Le cercle Ferdinand-Buisson, l’association Arte-Filosofia et « Marianne » ont organisé un débat le 28 octobre pour défendre la laïcité, au palais des congrès d’Antibes. L’occasion de rappeler que ce n’est pas une arme antireligieuse mais la base du vivre ensemble.
« Pourquoi la laïcité ? » L’interpellation qui s’affichait sur l’estrade du palais des congrès d’Antibes, le 28 octobre, aurait pu sembler un rien naïve aux abonnés de Marianne. La laïcité bien sûr, la laïcité parce que, la laïcité forcément, auraient-ils pu être tentés de répondre tant ce combat est emblématique de l’identité de notre journal. Pourtant, à l’heure où tant d’ennemis se liguent pour abattre ce trésor français, c’est une initiative de salubrité publique, de salubrité républicaine, qu’a prise le cercle Ferdinand-Buisson en organisant, avec Marianne et l’association Arte-Filosofia, cette rencontre. Une soirée d’échanges pour remonter aux sources de ce miracle, comme une sorte de chasse au trésor laïque…
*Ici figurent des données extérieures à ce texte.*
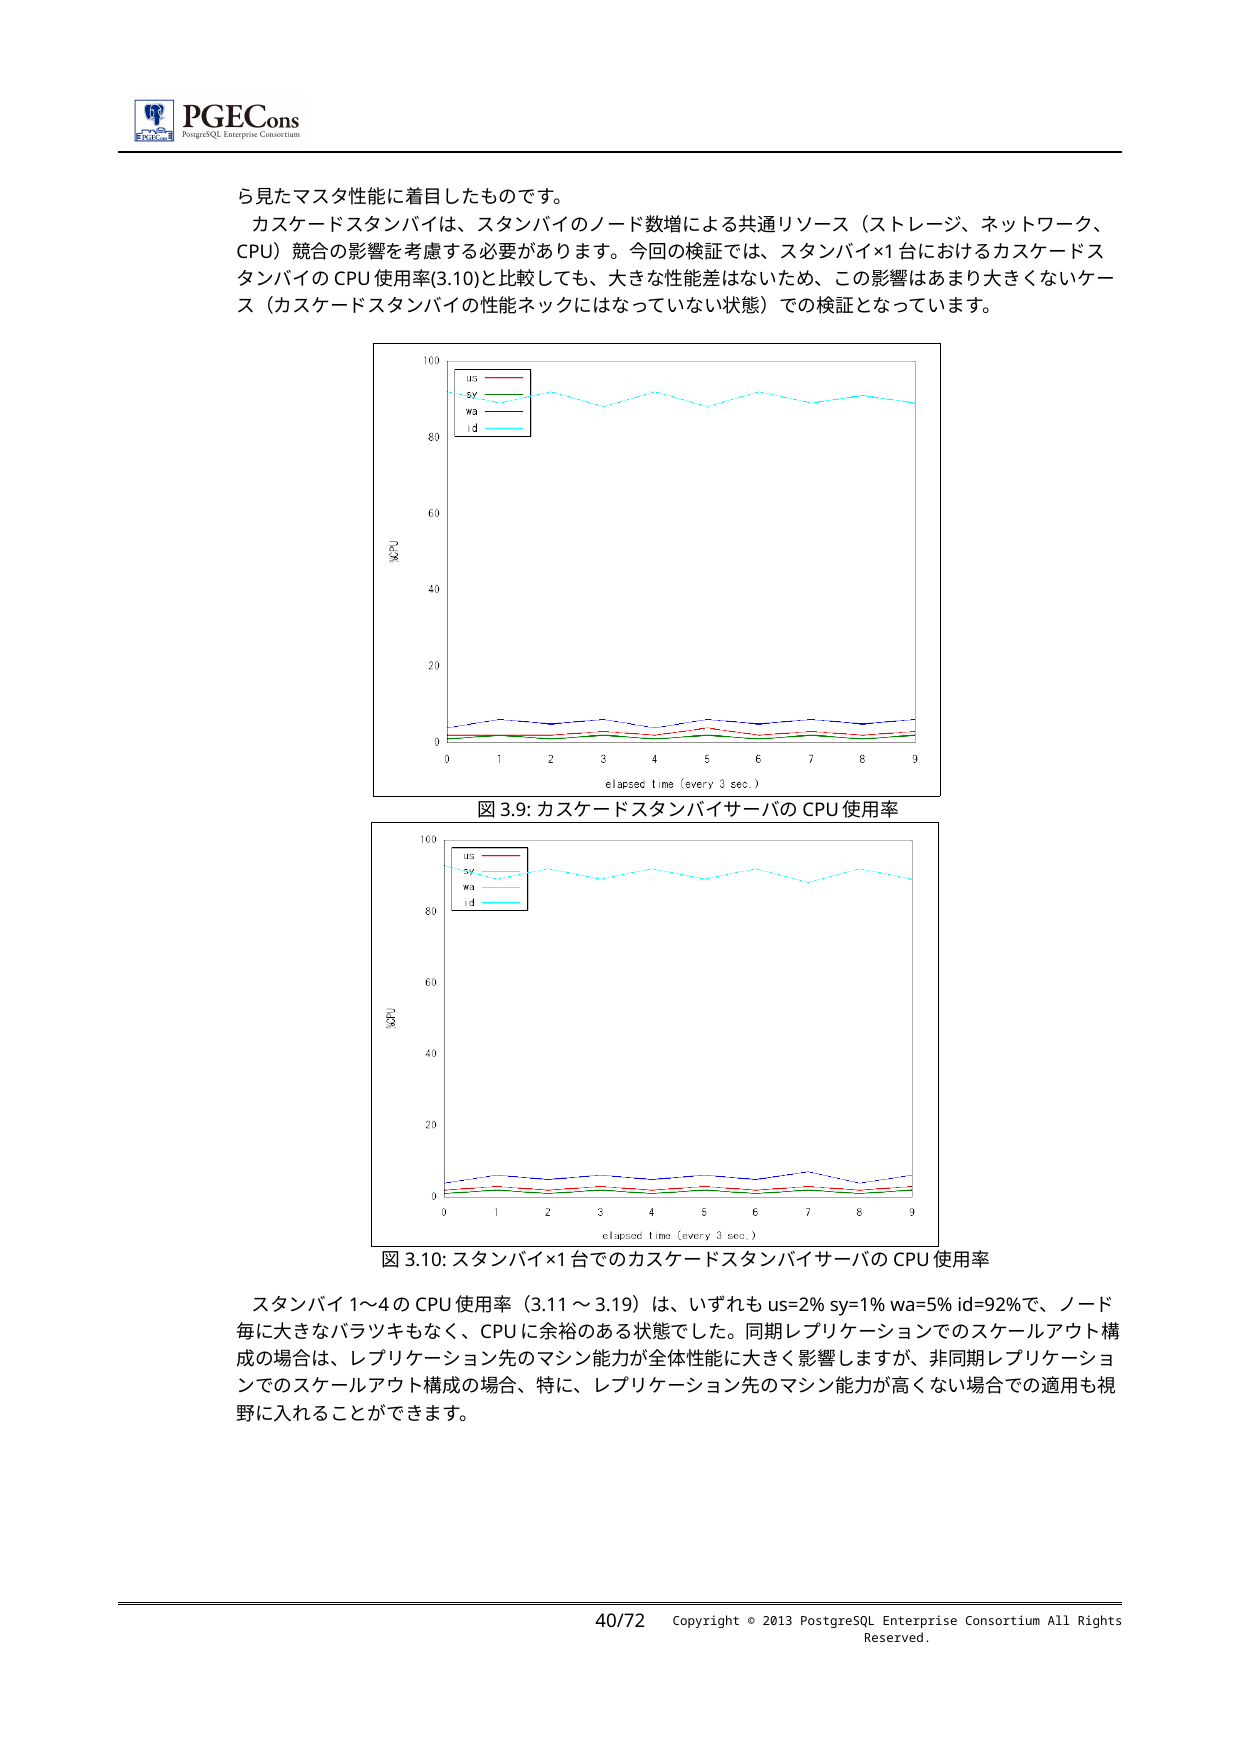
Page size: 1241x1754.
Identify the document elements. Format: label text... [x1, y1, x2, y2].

text 図 3.9: カスケードスタンバイサーバのCPU使用率 [302, 372, 1073, 821]
picture [128, 94, 306, 147]
picture [373, 825, 935, 1244]
text ら見たマスタ性能に着目したものです。 [236, 182, 1122, 209]
text 図 3.10: スタンバイ×1台でのカスケードスタンバイサーバのCPU使用率 [302, 852, 1069, 1272]
text カスケードスタンバイは、スタンバイのノード数増による共通リソース（ストレージ、ネットワーク、CPU）競合の影響を考慮する必要があります。今回の検証では、スタンバイ×1台におけるカスケードスタンバイのCPU使用率(図 3.10)と比較しても、大きな性能差はないため、この影響はあまり大きくないケース（カスケードスタンバイの性能ネックにはなっていない状態）での検証となっています。 [236, 209, 1122, 318]
picture [376, 345, 938, 793]
text スタンバイ1～4のCPU使用率（図 3.11 ～ 図 3.19）は、いずれもus=2% sy=1% wa=5% id=92%で、ノード毎に大きなバラツキもなく、CPUに余裕のある状態でした。同期レプリケーションでのスケールアウト構成の場合は、レプリケーション先のマシン能力が全体性能に大きく影響しますが、非同期レプリケーションでのスケールアウト構成の場合、特に、レプリケーション先のマシン能力が高くない場合での適用も視野に入れることができます。 [236, 318, 1122, 1425]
Placer ce débat sous les auspices du philosophe Ferdinand Buisson, prix Nobel de la paix en 1927 et auteur du Dictionnaire de pédagogie et d’instruction primaire, la «bible» de l’école laïque et républicaine, était de bon augure pour inaugurer cette quête. Donner en introduction la parole au philosophe Henri Pena-Ruiz pour resituer le sens, la généalogie et les enjeux de la laïcité se révéla plus judicieux encore. Cinquante minutes durant, devant près de 500 personnes qui se pressaient dans le grand auditorium du palais des congrès d’Antibes, cet «amoureux» de la laïcité* redonna force à la tumultueuse histoire de ce concept. Une idée toujours neuve qui doit refuser de se voir accoler par ses adversaires un quelconque qualificatif – «ouverte», «apaisée» ou «positive» – susceptible de la dénaturer. «Il n’y a pas plusieurs laïcités, il n’y en a qu’une !» a-t-il martelé. Rappelant que des 3 500 morts de la Saint-Barthélemy à l’hécatombe de même ampleur des attentats du 11 septembre 2001 – «Ce n’est pas la religion qui est en cause, mais le fanatisme religieux qui veut dicter la foi à partir de la religion» -, Henri Pena-Ruiz a souligné que la laïcité n’est pas une arme antireligieuse chargée d’opprimer la «communauté des croyants». En revanche, elle peut devenir un outil pour combattre les menées du «parti clérical» lorsque celui-ci met à mal les valeurs de respect et de liberté garantes de notre démocratie.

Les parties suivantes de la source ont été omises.